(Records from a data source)
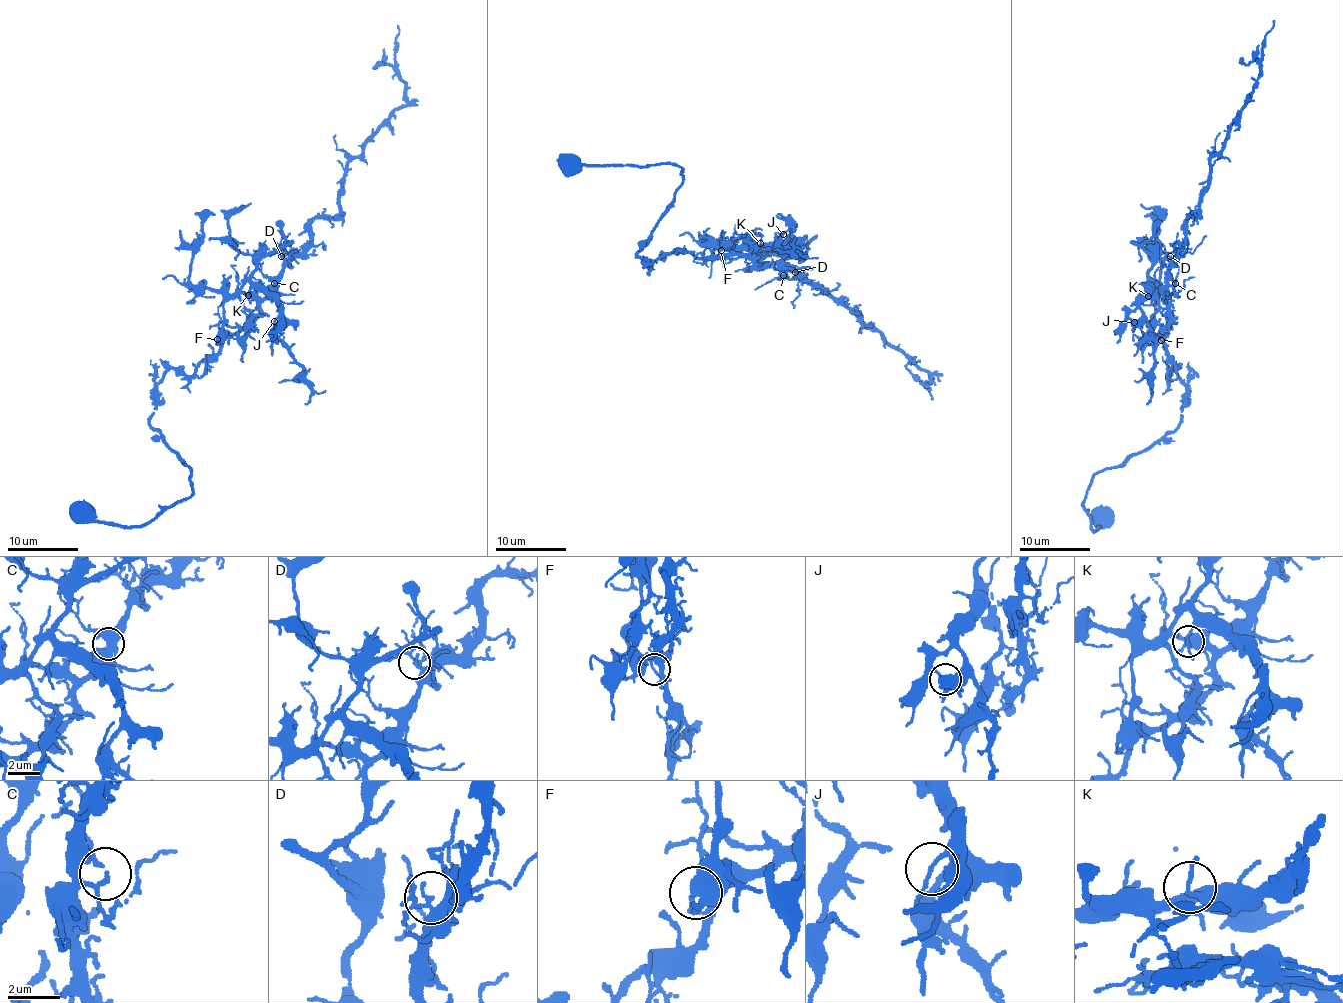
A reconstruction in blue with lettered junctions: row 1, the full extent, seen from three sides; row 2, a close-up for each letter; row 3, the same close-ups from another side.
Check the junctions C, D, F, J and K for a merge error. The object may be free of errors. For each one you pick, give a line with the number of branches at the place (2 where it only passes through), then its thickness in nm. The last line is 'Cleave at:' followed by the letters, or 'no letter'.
F: 2 branches meet; 120 nm thick
Cleave at: F

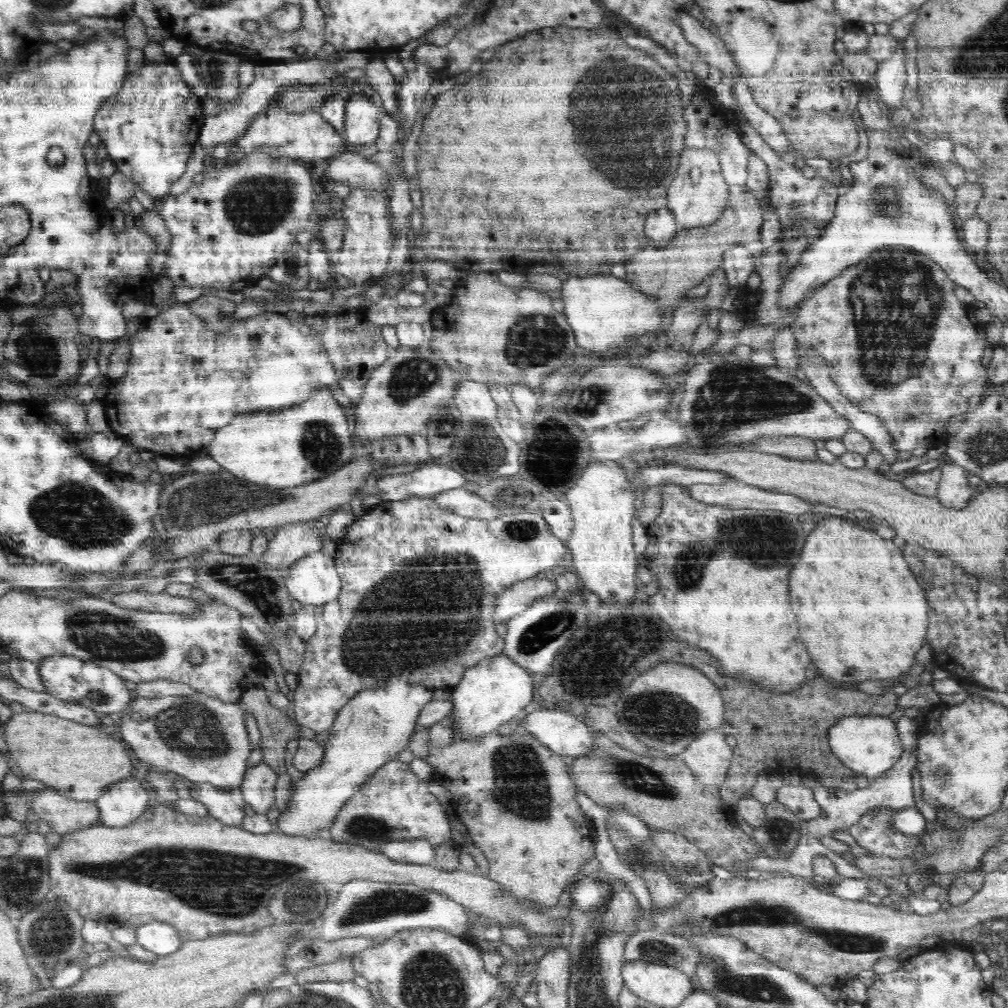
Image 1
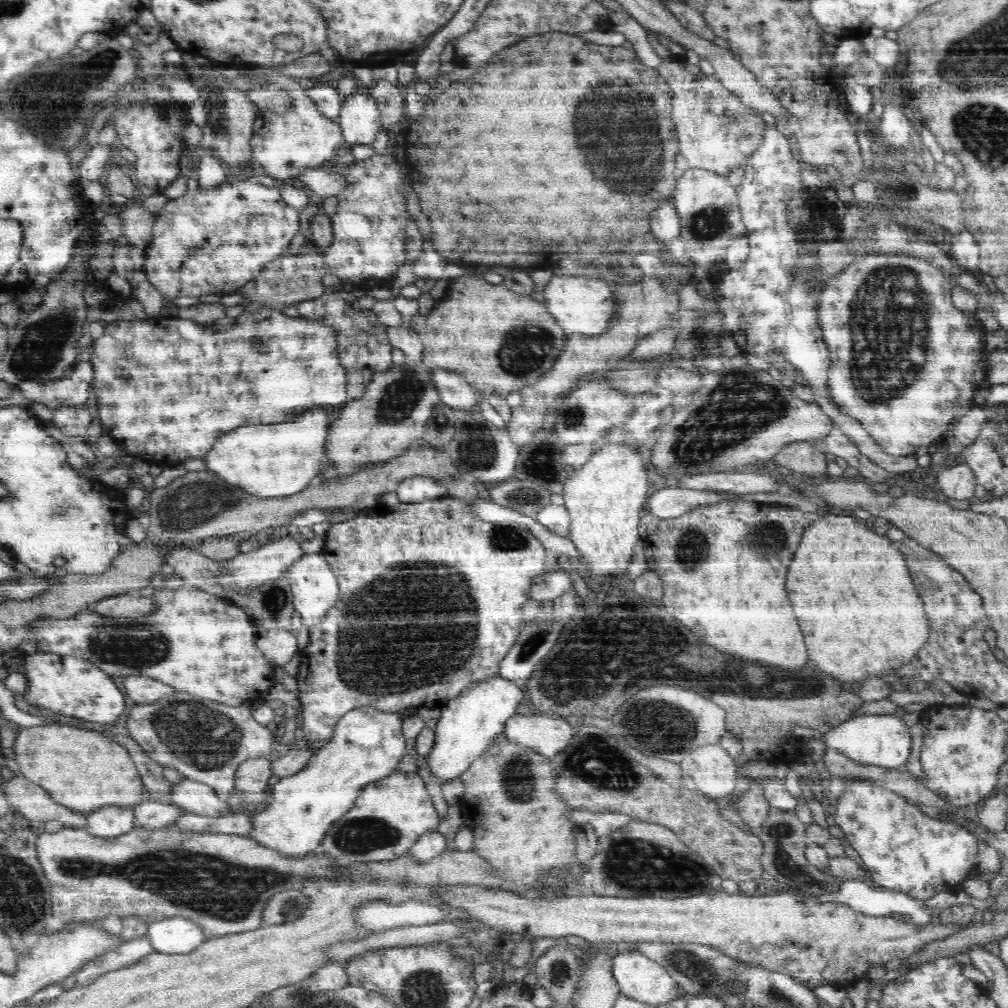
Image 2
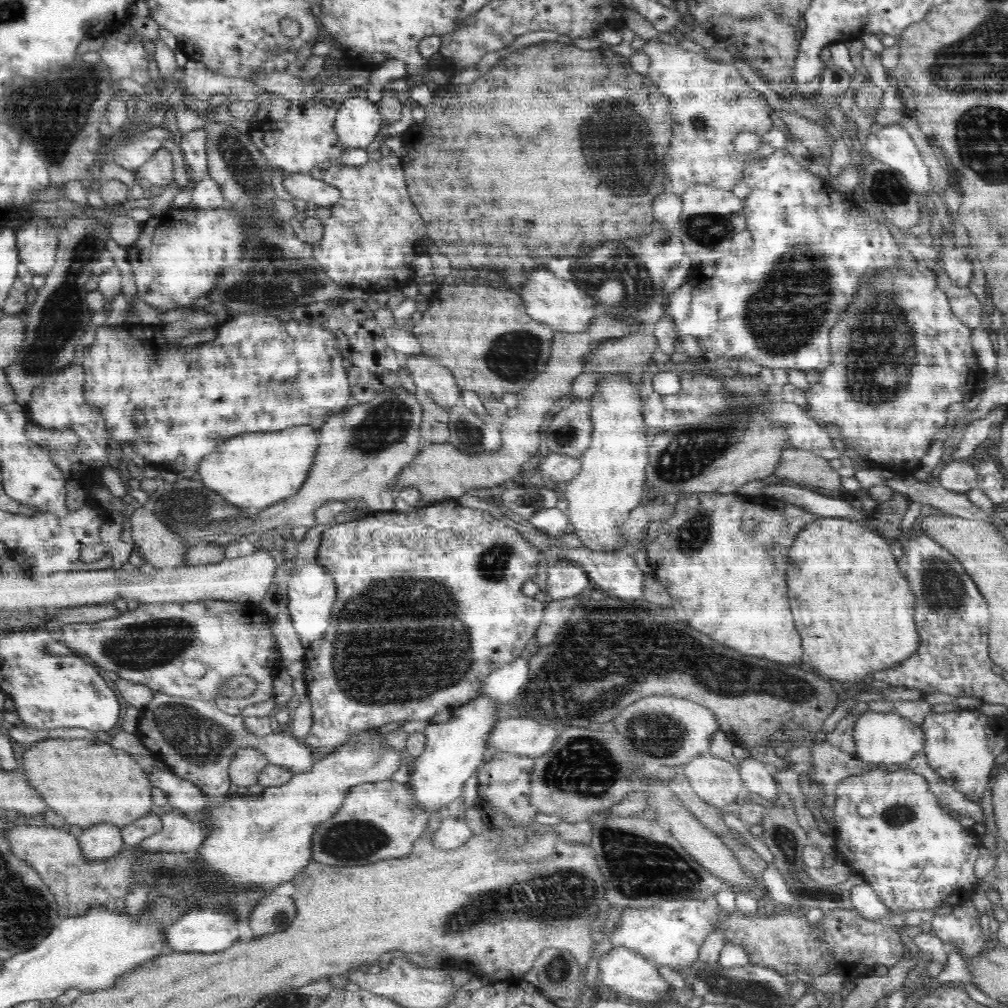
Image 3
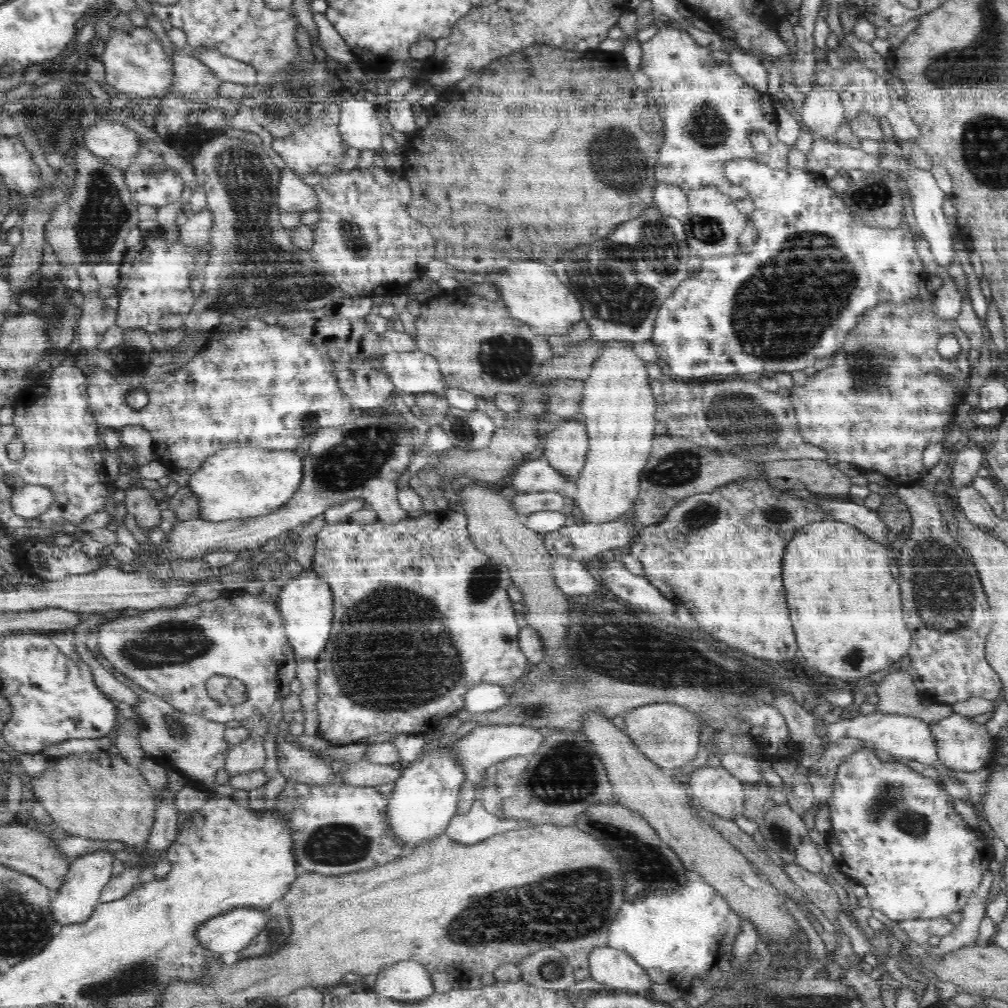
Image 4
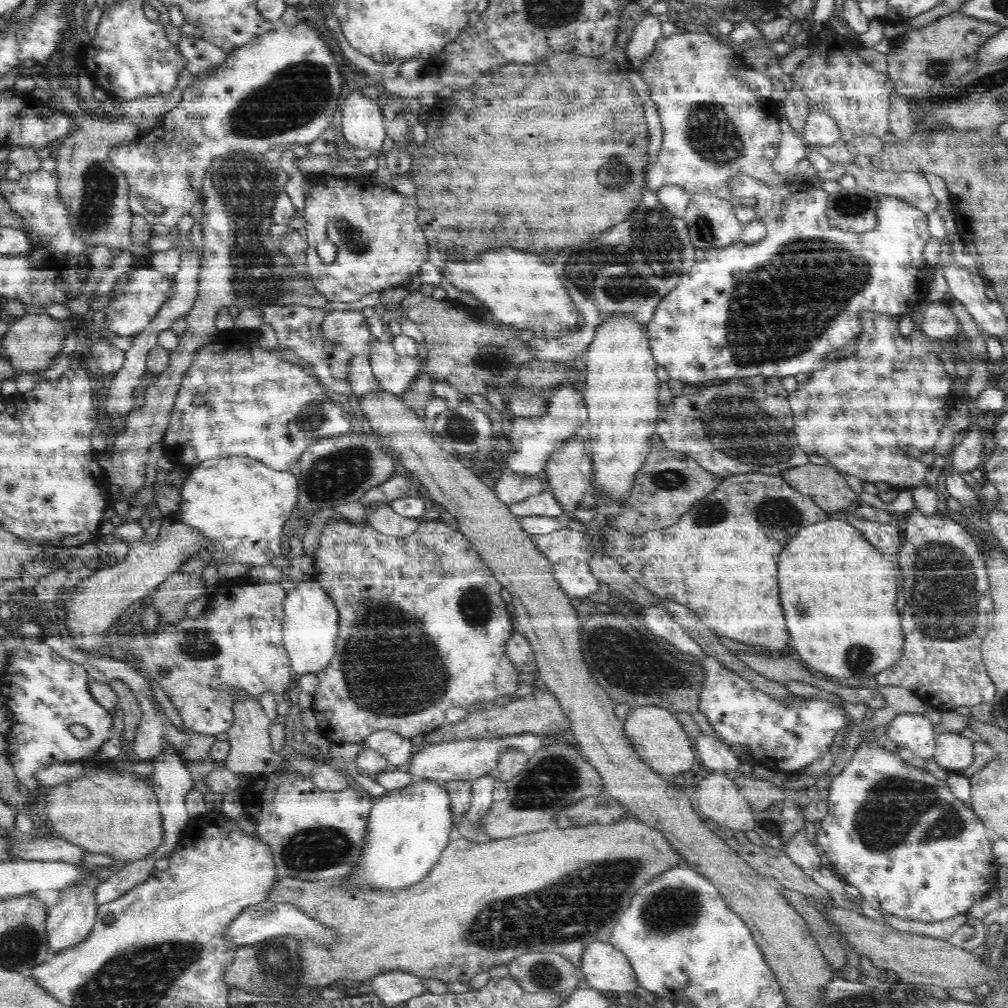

• Exercise directions
For the records above, output each one exactly and skip any image.

• Reply
A reconstruction in blue with lettered junctions: row 1, the full extent, seen from three sides; row 2, a close-up for each letter; row 3, the same close-ups from another side.
Check the junctions C, D, F, J and K for a merge error. The object may be free of errors. For each one you pick, give a line with the number of branches at the place (2 where it only passes through), then its thickness in nm. The last line is 'Cleave at:' followed by the letters, or 'no letter'.
F: 2 branches meet; 120 nm thick
Cleave at: F

Image 1
Image 2
Image 3
Image 4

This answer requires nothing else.